Le scénario ? Oh, une intrigue comme on les aime : des vilains, des femmes fatales, des verres qui s’entrechoquent et des portes qui s'esclaffent. Alfred Adam cabotine avec une perfidie de compétition — un vrai salaud de haute école. Robert Berry, on le reconnaît avant même qu’il parle, tellement il transpire la maison poulaga. Et André Luguet, ah celui-là, il pète les plombs avec une élégance toute cartonnée : du grand art de la crise de nerfs calibrée en Cinémascope.
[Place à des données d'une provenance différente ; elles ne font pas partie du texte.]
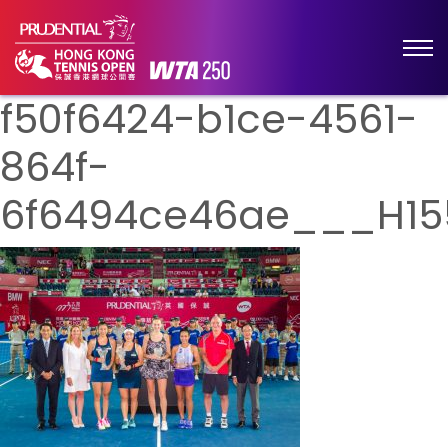
f50f6424-b1ce-4561-
864f-
6f6494ce46ae___H15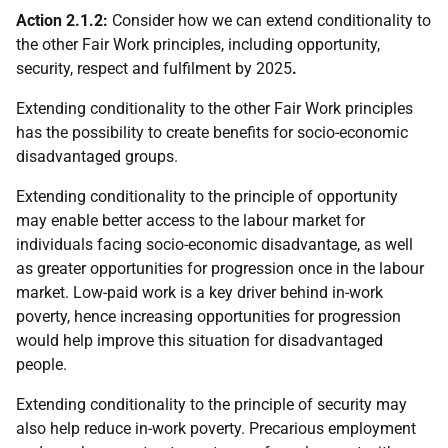
Action 2.1.2:
Consider how we can extend conditionality to
the other Fair Work principles, including opportunity,
security, respect and fulfilment by 2025
.
Extending conditionality to the other Fair Work principles
has the possibility to create benefits for socio-economic
disadvantaged groups.
Extending conditionality to the principle of opportunity
may enable better access to the labour market for
individuals facing socio-economic disadvantage, as well
as greater opportunities for progression once in the labour
market. Low-paid work is a key driver behind in-work
poverty, hence increasing opportunities for progression
would help improve this situation for disadvantaged
people.
Extending conditionality to the principle of security may
also help reduce in-work poverty. Precarious employment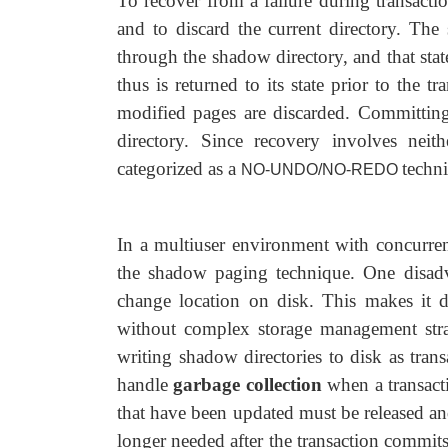
To recover from a failure during transactio
and to discard the current directory. The 
through the shadow directory, and that stat
thus is returned to its state prior to the
modified pages are discarded. Committing
directory. Since recovery involves nei
categorized as a
techni
NO-UNDO/NO-REDO
In a multiuser environment with concurren
the shadow paging technique. One disadv
change location on disk. This makes it di
without complex storage management strate
writing shadow directories to disk as tran
handle
garbage collection
when a transact
that have been updated must be released and
longer needed after the transaction commits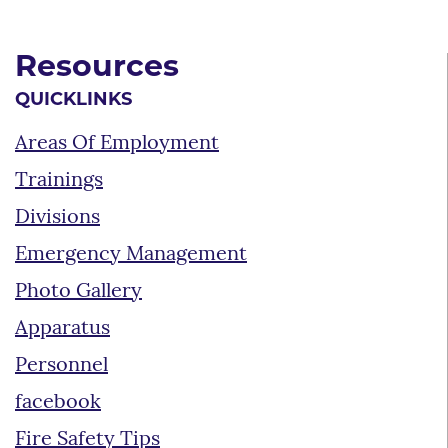
Resources
QUICKLINKS
Areas Of Employment
Trainings
Divisions
Emergency Management
Photo Gallery
Apparatus
Personnel
facebook
Fire Safety Tips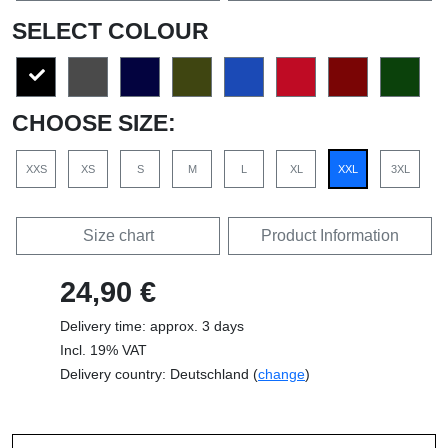
SELECT COLOUR
CHOOSE SIZE:
XXS
XS
S
M
L
XL
XXL
3XL
Size chart
Product Information
24,90 €
Delivery time: approx. 3 days
Incl. 19% VAT
Delivery country: Deutschland (
change
)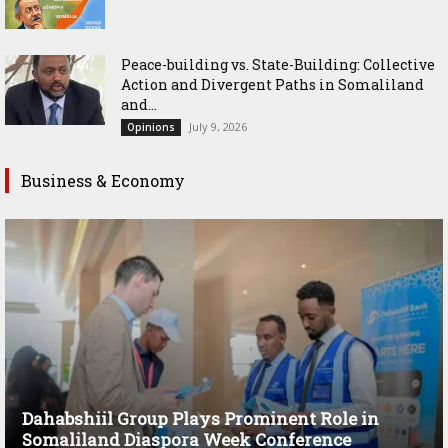
Peace-building vs. State-Building: Collective
Action and Divergent Paths in Somaliland
and...
July 9, 2026
Opinions
Business & Economy
Dahabshiil Group Plays Prominent Role in
Somaliland Diaspora Week Conference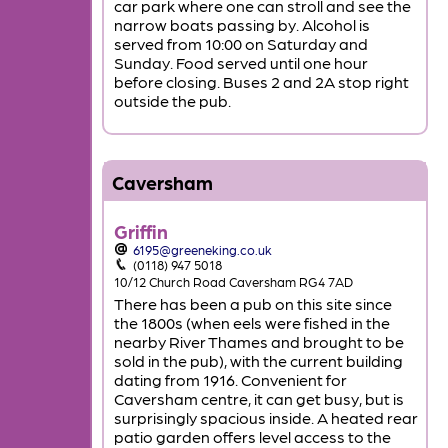
car park where one can stroll and see the
narrow boats passing by. Alcohol is
served from 10:00 on Saturday and
Sunday. Food served until one hour
before closing. Buses 2 and 2A stop right
outside the pub.
Caversham
Griffin
6195@greeneking.co.uk
(0118) 947 5018
10/12 Church Road Caversham RG4 7AD
There has been a pub on this site since
the 1800s (when eels were fished in the
nearby River Thames and brought to be
sold in the pub), with the current building
dating from 1916. Convenient for
Caversham centre, it can get busy, but is
surprisingly spacious inside. A heated rear
patio garden offers level access to the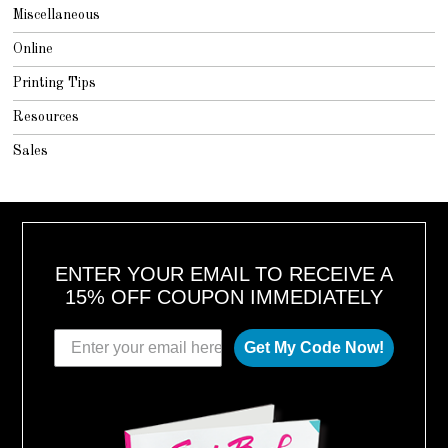
Miscellaneous
Online
Printing Tips
Resources
Sales
ENTER YOUR EMAIL TO RECEIVE A
15% OFF COUPON IMMEDIATELY
Get My Code Now!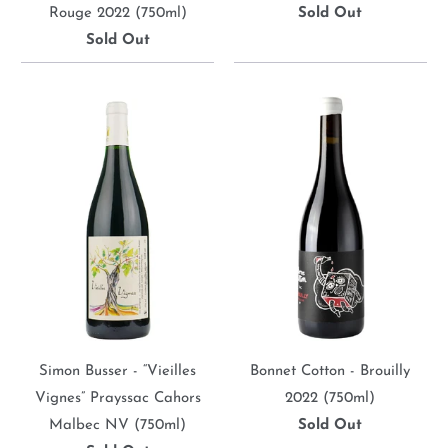
Rouge 2022 (750ml)
Sold Out
Sold Out
Simon Busser - “Vieilles
Bonnet Cotton - Brouilly
Vignes” Prayssac Cahors
2022 (750ml)
Malbec NV (750ml)
Sold Out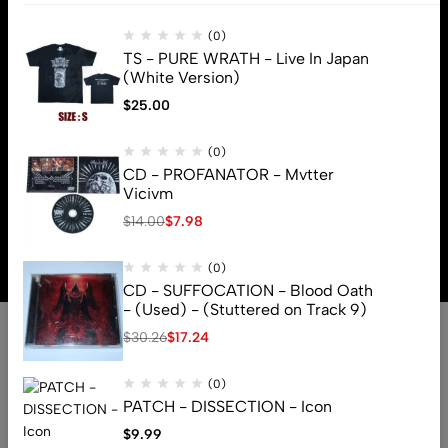
(0)
TS - PURE WRATH - Live In Japan
(White Version)
$
25.00
(0)
CD - PROFANATOR - Mvtter
Vicivm
$
14.00
$
7.98
© 2026 Brutal Mind. All Rights Reserved
(0)
CD - SUFFOCATION - Blood Oath
- (Used) - (Stuttered on Track 9)
$
30.26
$
17.24
(0)
PATCH - DISSECTION - Icon
$
9.99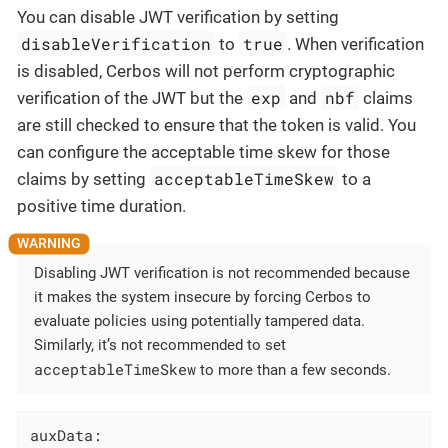
You can disable JWT verification by setting
disableVerification
true
to
. When verification
is disabled, Cerbos will not perform cryptographic
exp
nbf
verification of the JWT but the
and
claims
are still checked to ensure that the token is valid. You
can configure the acceptable time skew for those
acceptableTimeSkew
claims by setting
to a
positive time duration.
Disabling JWT verification is not recommended because
it makes the system insecure by forcing Cerbos to
evaluate policies using potentially tampered data.
Similarly, it’s not recommended to set
acceptableTimeSkew
to more than a few seconds.
auxData: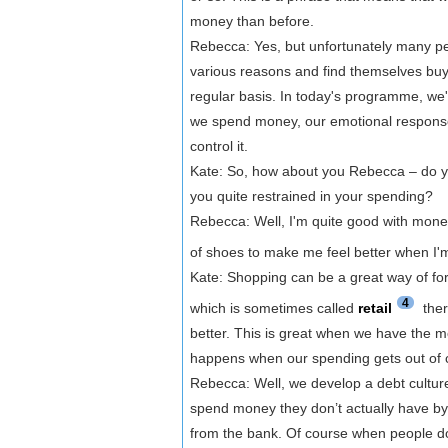
money than before.
Rebecca: Yes, but unfortunately many peop
various reasons and find themselves buy
regular basis. In today's programme, we'
we spend money, our emotional response t
control it.
Kate: So, how about you Rebecca – do 
you quite restrained in your spending?
Rebecca: Well, I'm quite good with mone
of shoes to make me feel better when I'
Kate: Shopping can be a great way of for
4
which is sometimes called
retail
ther
better. This is great when we have the m
happens when our spending gets out of 
Rebecca: Well, we develop a debt culture.
spend money they don’t actually have by
from the bank. Of course when people don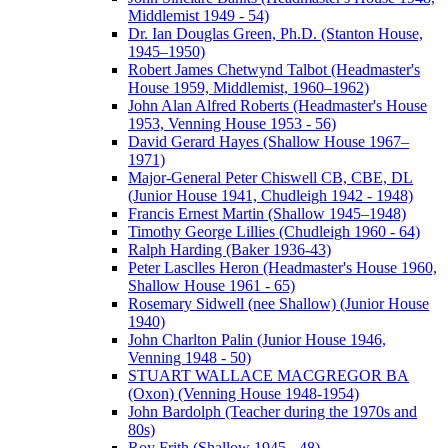
Middlemist 1949 - 54)
Dr. Ian Douglas Green, Ph.D. (Stanton House,
1945–1950)
Robert James Chetwynd Talbot (Headmaster's
House 1959, Middlemist, 1960–1962)
John Alan Alfred Roberts (Headmaster's House
1953, Venning House 1953 - 56)
David Gerard Hayes (Shallow House 1967–
1971)
Major-General Peter Chiswell CB, CBE, DL
(Junior House 1941, Chudleigh 1942 - 1948)
Francis Ernest Martin (Shallow 1945–1948)
Timothy George Lillies (Chudleigh 1960 - 64)
Ralph Harding (Baker 1936-43)
Peter Lasclles Heron (Headmaster's House 1960,
Shallow House 1961 - 65)
Rosemary Sidwell (nee Shallow) (Junior House
1940)
John Charlton Palin (Junior House 1946,
Venning 1948 - 50)
STUART WALLACE MACGREGOR BA
(Oxon) (Venning House 1948-1954)
John Bardolph (Teacher during the 1970s and
80s)
Roy Frith (Shallow 1945 - 48)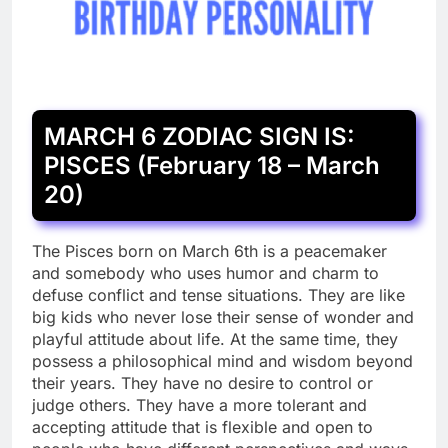
MARCH 6 ZODIAC SIGN IS:
PISCES (February 18 – March
20)
The Pisces born on March 6th is a peacemaker
and somebody who uses humor and charm to
defuse conflict and tense situations. They are like
big kids who never lose their sense of wonder and
playful attitude about life. At the same time, they
possess a philosophical mind and wisdom beyond
their years. They have no desire to control or
judge others. They have a more tolerant and
accepting attitude that is flexible and open to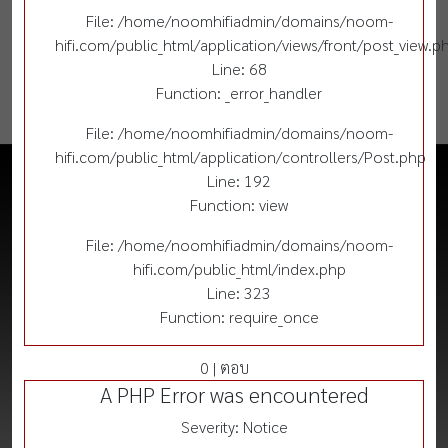
File: /home/noomhifiadmin/domains/noom-
hifi.com/public_html/application/views/front/post_view.p
Line: 68
Function: _error_handler
File: /home/noomhifiadmin/domains/noom-
hifi.com/public_html/application/controllers/Post.php
Line: 192
Function: view
File: /home/noomhifiadmin/domains/noom-
hifi.com/public_html/index.php
Line: 323
Function: require_once
0 | ตอบ
A PHP Error was encountered
Severity: Notice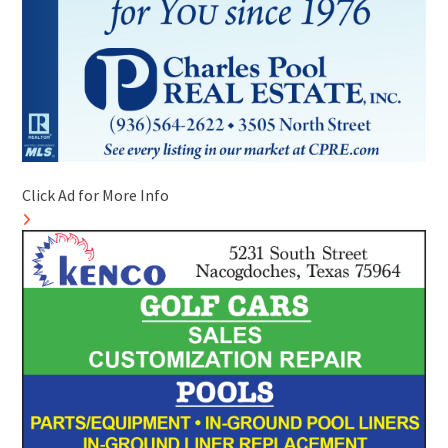
Click Ad for More Info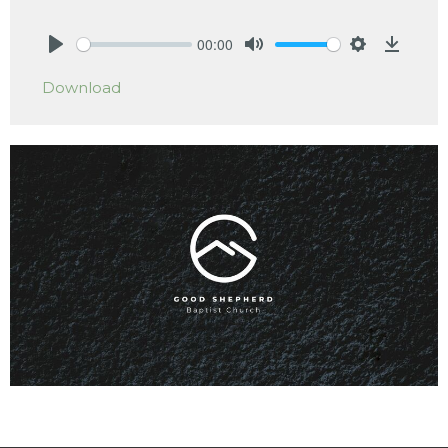
00:00
Play
Mute
Settings
Downlo
Download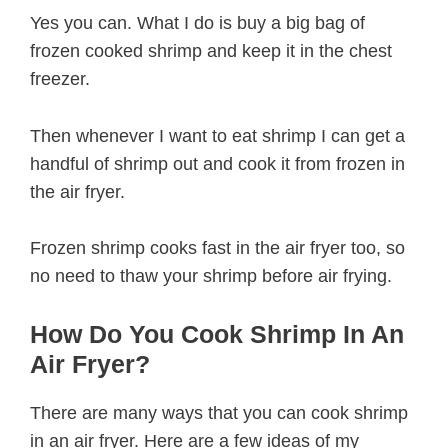
Yes you can. What I do is buy a big bag of
frozen cooked shrimp and keep it in the chest
freezer.
Then whenever I want to eat shrimp I can get a
handful of shrimp out and cook it from frozen in
the air fryer.
Frozen shrimp cooks fast in the air fryer too, so
no need to thaw your shrimp before air frying.
How Do You Cook Shrimp In An
Air Fryer?
There are many ways that you can cook shrimp
in an air fryer. Here are a few ideas of my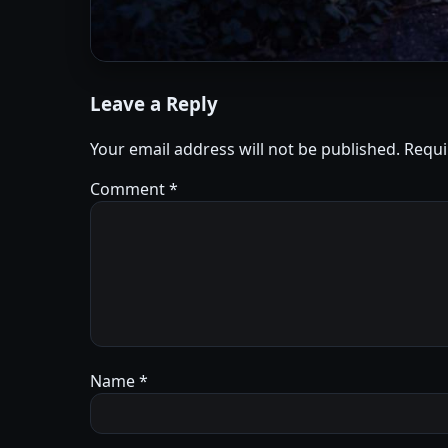
Leave a Reply
Your email address will not be published.
Requi
Comment
*
Name
*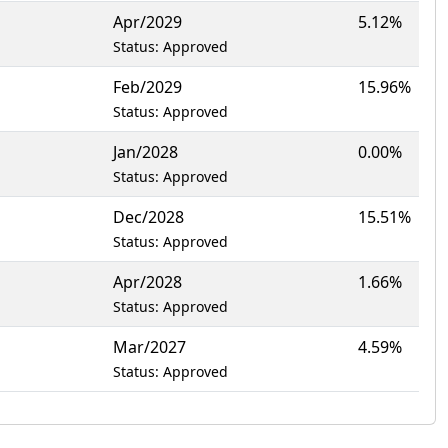
Apr/2029
5.12%
Status: Approved
Feb/2029
15.96%
Status: Approved
Jan/2028
0.00%
Status: Approved
Dec/2028
15.51%
Status: Approved
Apr/2028
1.66%
Status: Approved
Mar/2027
4.59%
Status: Approved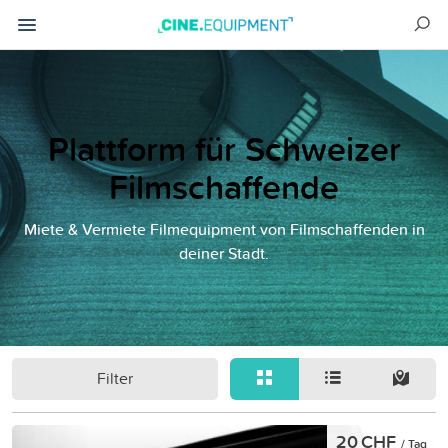
Plattform für Schweizer
Filmschaffende
Miete & Vermiete Filmequipment von Filmschaffenden in
deiner Stadt.
Filter
20 CHF
/ Tag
Côté pétasses (pardon mesdames, mais c’est le jargon de l’époque), on a un trio gagnant : Françoise Brion, Françoise Prévost et Fabienne Dali — rien à voir avec le moustachu surréaliste, mais question regard en coin, elles font fondre les pellicules.
Niveau mise en scène, Borderie assure le service minimum mais avec un certain panache. Y a du champ-contrechamp qui claque, du clair-obscur qui fait sérieux, et du cadrage qui sent la gaufre belge (dans le bon sens). La photo, un peu granuleuse, donne ce petit goût vintage avant l’heure — une vraie caresse pour les amateurs de bobines poussiéreuses.
Quant à Lemmy, il est plus posé, moins porté sur la bibine, mais question baffes par minute, la moyenne reste au-dessus du seuil syndical. C’est du bon, du brut, du Constantine millésimé. L’humour est plus subtil qu’à l’accoutumée — enfin, façon de parler : on passe du jeu de mots de comptoir au calembour de salle de montage.
Bref, moi je dis : vive Lemmy, vive Constantine, et vive les gifles chorégraphiées en plan américain. Ce film, c’est pas du Bergman, mais c’est du bonheur à 24 images par seconde.